1411
Peace of Thorn
The defeated Teutonic Order paid a crushing indemnity to Poland-Lithuania and retreated behind its remaining castles. Though the Knights would linger another century, their independence was finished. Prussia began its slow drift toward becoming something Polish, then German, then Polish again, a borderland cursed by its own strategic usefulness. The treaty began Poland-Lithuania's emergence as northeastern Europe's dominant power, a position held until the seventeenth century.
Ahmad Shah I Founds Ahmedabad
The Sultan of Gujarat established a magnificent new capital on the banks of the Sabarmati River in western India, naming it after himself. Ahmedabad rapidly became one of the subcontinent's largest and most cosmopolitan cities, its mosques blending Hindu carved lattice screens and Islamic geometric patterns into a hybrid architectural style found nowhere else. Its textile markets would draw traders from Aden to Southeast Asia for centuries to come.
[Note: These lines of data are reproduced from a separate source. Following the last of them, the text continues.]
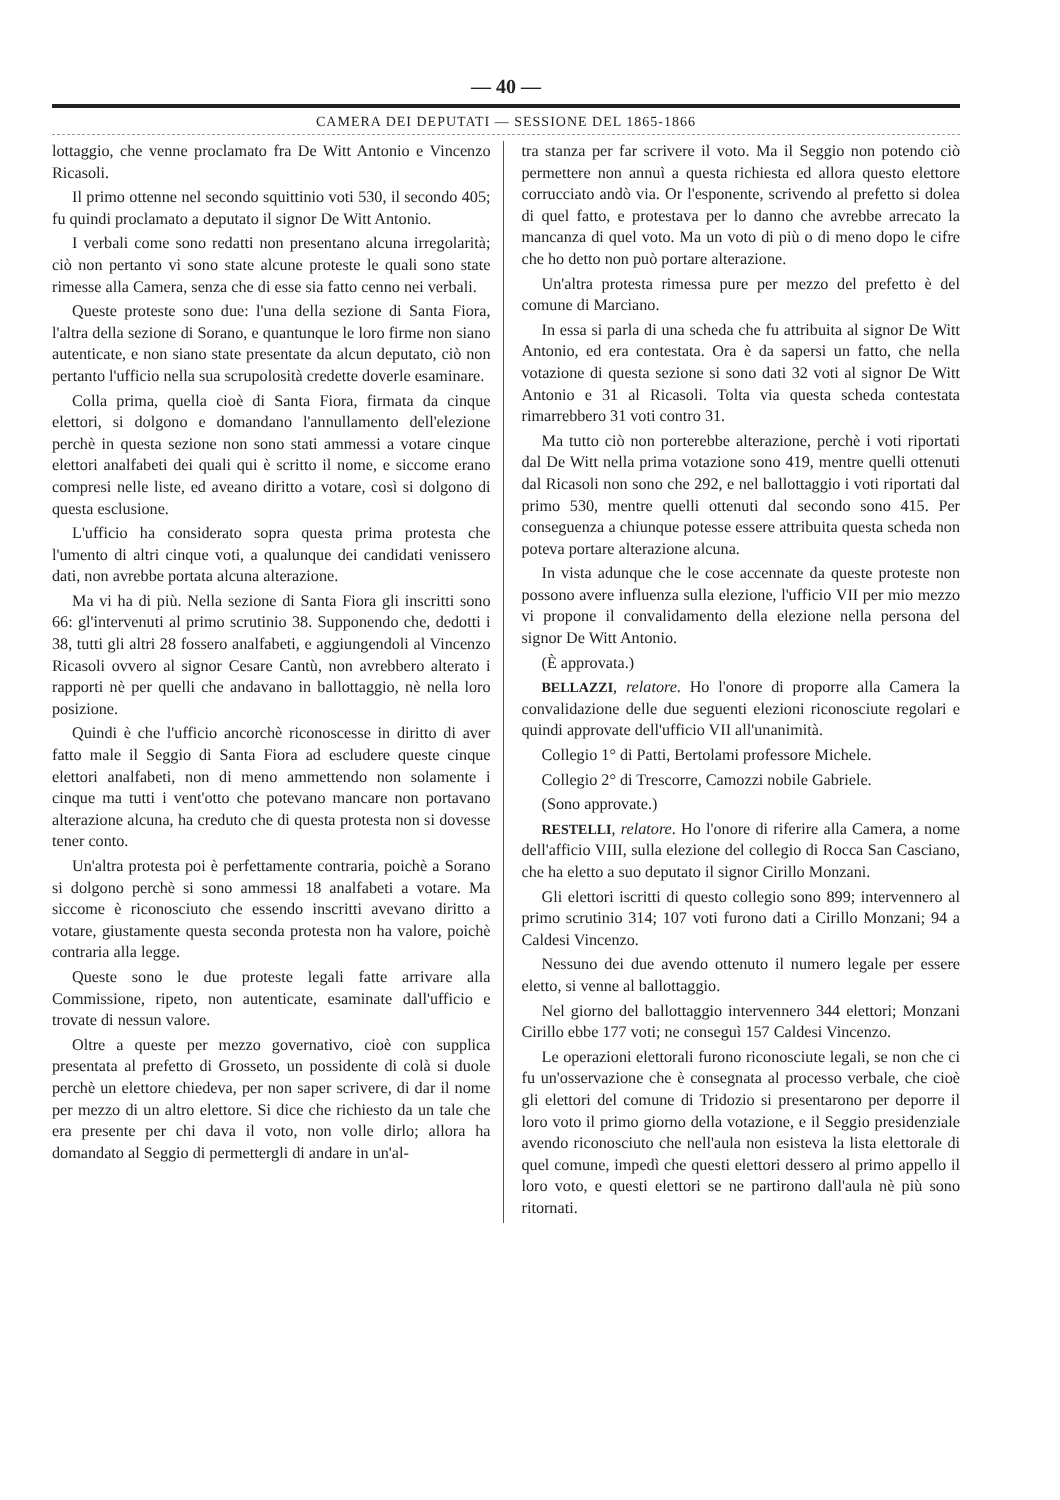— 40 —
CAMERA DEI DEPUTATI — SESSIONE DEL 1865-1866
lottaggio, che venne proclamato fra De Witt Antonio e Vincenzo Ricasoli.
Il primo ottenne nel secondo squittinio voti 530, il secondo 405; fu quindi proclamato a deputato il signor De Witt Antonio.
I verbali come sono redatti non presentano alcuna irregolarità; ciò non pertanto vi sono state alcune proteste le quali sono state rimesse alla Camera, senza che di esse sia fatto cenno nei verbali.
Queste proteste sono due: l'una della sezione di Santa Fiora, l'altra della sezione di Sorano, e quantunque le loro firme non siano autenticate, e non siano state presentate da alcun deputato, ciò non pertanto l'ufficio nella sua scrupolosità credette doverle esaminare.
Colla prima, quella cioè di Santa Fiora, firmata da cinque elettori, si dolgono e domandano l'annullamento dell'elezione perchè in questa sezione non sono stati ammessi a votare cinque elettori analfabeti dei quali qui è scritto il nome, e siccome erano compresi nelle liste, ed aveano diritto a votare, così si dolgono di questa esclusione.
L'ufficio ha considerato sopra questa prima protesta che l'umento di altri cinque voti, a qualunque dei candidati venissero dati, non avrebbe portata alcuna alterazione.
Ma vi ha di più. Nella sezione di Santa Fiora gli inscritti sono 66: gl'intervenuti al primo scrutinio 38. Supponendo che, dedotti i 38, tutti gli altri 28 fossero analfabeti, e aggiungendoli al Vincenzo Ricasoli ovvero al signor Cesare Cantù, non avrebbero alterato i rapporti nè per quelli che andavano in ballottaggio, nè nella loro posizione.
Quindi è che l'ufficio ancorchè riconoscesse in diritto di aver fatto male il Seggio di Santa Fiora ad escludere queste cinque elettori analfabeti, non di meno ammettendo non solamente i cinque ma tutti i vent'otto che potevano mancare non portavano alterazione alcuna, ha creduto che di questa protesta non si dovesse tener conto.
Un'altra protesta poi è perfettamente contraria, poichè a Sorano si dolgono perchè si sono ammessi 18 analfabeti a votare. Ma siccome è riconosciuto che essendo inscritti avevano diritto a votare, giustamente questa seconda protesta non ha valore, poichè contraria alla legge.
Queste sono le due proteste legali fatte arrivare alla Commissione, ripeto, non autenticate, esaminate dall'ufficio e trovate di nessun valore.
Oltre a queste per mezzo governativo, cioè con supplica presentata al prefetto di Grosseto, un possidente di colà si duole perchè un elettore chiedeva, per non saper scrivere, di dar il nome per mezzo di un altro elettore. Si dice che richiesto da un tale che era presente per chi dava il voto, non volle dirlo; allora ha domandato al Seggio di permettergli di andare in un'al-
tra stanza per far scrivere il voto. Ma il Seggio non potendo ciò permettere non annuì a questa richiesta ed allora questo elettore corrucciato andò via. Or l'esponente, scrivendo al prefetto si dolea di quel fatto, e protestava per lo danno che avrebbe arrecato la mancanza di quel voto. Ma un voto di più o di meno dopo le cifre che ho detto non può portare alterazione.
Un'altra protesta rimessa pure per mezzo del prefetto è del comune di Marciano.
In essa si parla di una scheda che fu attribuita al signor De Witt Antonio, ed era contestata. Ora è da sapersi un fatto, che nella votazione di questa sezione si sono dati 32 voti al signor De Witt Antonio e 31 al Ricasoli. Tolta via questa scheda contestata rimarrebbero 31 voti contro 31.
Ma tutto ciò non porterebbe alterazione, perchè i voti riportati dal De Witt nella prima votazione sono 419, mentre quelli ottenuti dal Ricasoli non sono che 292, e nel ballottaggio i voti riportati dal primo 530, mentre quelli ottenuti dal secondo sono 415. Per conseguenza a chiunque potesse essere attribuita questa scheda non poteva portare alterazione alcuna.
In vista adunque che le cose accennate da queste proteste non possono avere influenza sulla elezione, l'ufficio VII per mio mezzo vi propone il convalidamento della elezione nella persona del signor De Witt Antonio.
(È approvata.)
BELLAZZI, relatore. Ho l'onore di proporre alla Camera la convalidazione delle due seguenti elezioni riconosciute regolari e quindi approvate dell'ufficio VII all'unanimità.
Collegio 1° di Patti, Bertolami professore Michele.
Collegio 2° di Trescorre, Camozzi nobile Gabriele.
(Sono approvate.)
RESTELLI, relatore. Ho l'onore di riferire alla Camera, a nome dell'afficio VIII, sulla elezione del collegio di Rocca San Casciano, che ha eletto a suo deputato il signor Cirillo Monzani.
Gli elettori iscritti di questo collegio sono 899; intervennero al primo scrutinio 314; 107 voti furono dati a Cirillo Monzani; 94 a Caldesi Vincenzo.
Nessuno dei due avendo ottenuto il numero legale per essere eletto, si venne al ballottaggio.
Nel giorno del ballottaggio intervennero 344 elettori; Monzani Cirillo ebbe 177 voti; ne conseguì 157 Caldesi Vincenzo.
Le operazioni elettorali furono riconosciute legali, se non che ci fu un'osservazione che è consegnata al processo verbale, che cioè gli elettori del comune di Tridozio si presentarono per deporre il loro voto il primo giorno della votazione, e il Seggio presidenziale avendo riconosciuto che nell'aula non esisteva la lista elettorale di quel comune, impedì che questi elettori dessero al primo appello il loro voto, e questi elettori se ne partirono dall'aula nè più sono ritornati.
Brunei Sultanate Established
Islam arrived on the northwest coast of Borneo through Chinese Muslim traders and Malay seafarers, and the first Sultan of Brunei established a maritime kingdom controlling trade in camphor, pepper, and precious forest products gathered from the island's interior. The sultanate's strategic position on the South China Sea made it a waystation between the spice islands of the Moluccas and the commercial ports of the Asian mainland.
Jalayirid Sultanate Collapses
The post-Ilkhanid dynasty ruling Mesopotamia and western Persia dissolved into territorial fragments. The Qara Qoyunlu Turkmen moved into the vacuum. The political geography of Iraq and western Iran entered a century of Turkmen confederation rule until the Safavids would reassemble it from Azerbaijan outward. The instability left Baghdad and Tabriz vulnerable to Turkmen warfare that persisted until the Safavid consolidation a century later.